By Chadd Cawson Local Journalism Initiative Reporter
Wild turkeys, which are becoming a nuisance in some urban areas, are native North American upland birds and the heaviest members of the order Galliformes. Wild turkeys aren’t known to be the prettiest of birds, but adult males, which are called gobblers, have feathers much more vibrant in colour than their female counterpart hens. While the feathers of a hen are duller in shades of grey and brown, gobblers have feathers of many hues, including red, purple, green, bronze, copper, and gold.
Gobblers have large, bald, red heads, red throats, and red wattles, which are fleshy caruncles that hang loose off their necks and throats. Jakes, or juvenile turkeys, have shorter beards and taller tail fan feathers in the middle. Wild turkeys have only three toes, with a toe shorter in length at the rear of the foot. Male wild turkeys are equipped for the Wild West, with a spur on each lower leg.
The great gobbler can weigh up to 24 pounds and stretch to 49 inches in length, while hens are half their size, weighing, on average, less than 12 pounds. According to the National Wild Turkey Foundation, the heaviest gobbler on record weighed in at 37.1 pounds.

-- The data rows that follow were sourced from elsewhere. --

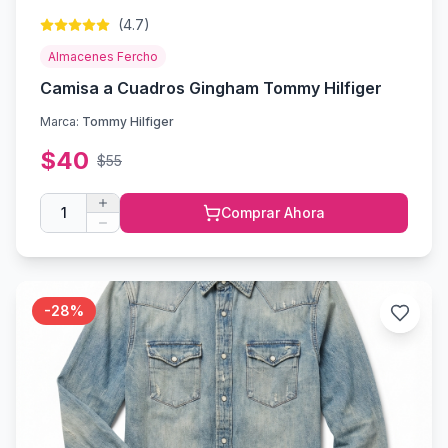
(
4.7
)
Almacenes Fercho
Camisa a Cuadros Gingham Tommy Hilfiger
Marca:
Tommy Hilfiger
$
40
$
55
1
Comprar Ahora
-
28
%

While wild turkeys are still living the dream before landing on a Thanksgiving platter, they prefer habitats such as hardwood forests with scattered openings — pastures, fields, and seasonal marshes — all which you find located on the unceded territories of the Secwépemc and Ktunaxa Peoples and the land chosen as home by the Métis Peoples in the Columbia Valley. Wild turkeys are omnivorous and feed off the land, foraging on small shrubs and trees and off the ground.
Gobblers are known to fight off their predators when cornered and be extremely aggressive in self-defence, with their spurred legs flying. Turkeys are not known to act aggressively toward humans — which are probably their biggest predator, especially during the fall months — yet will try to attack parked cars and other reflective surfaces when they think their mirrored image is a threat. Don’t let their shorter wingspan and plumper bodies fool you as wild turkeys can fly with the best of them.
In the snood
When male turkeys are feeling frisky for some hen, the fleshy flap on their bill (called a snood) expands. The snood, wattles and bare skin of their neck and head all become engorged with blood. The polygamous gobblers like to get it on with as many hens as he can. Much like the peacock, they fan out their tail feathers to get the hen to mate with them, which typically begins in March and April. Hens lay a clutch of 10 to 14 eggs, usually one a day, which are incubated for a minimum of 28 days. Baby turkeys are called poults and, for their first four weeks of life, are flightless and rely on their mother for everything, including protection. Mother hens have been known to fight off hawks and other predators to protect their young.
Let’s talk turkey
A group of turkeys is called a rafter. The turkey’s gobble is their main form of communication and can be heard up to a mile away. A common myth about wild turkeys it that once they are spooked, you can’t call them back. While a loud noise may cause them to scatter, at heart they are gregarious creatures and will soon want to regroup once their environment is calm.
Another common myth is that poults can drown in the rain simply by looking up. This is false; however, these young turkeys are prone to hypothermia if cold, wet weather strikes soon after they are hatched. Turkey meat has always been a source of protein, while their feathers have been used for ornamental and ceremonial purposes. In keeping with the role, they play on Thanksgiving wild and domesticated turkeys have always been known to symbolize generosity, gratitude, family, and friendship.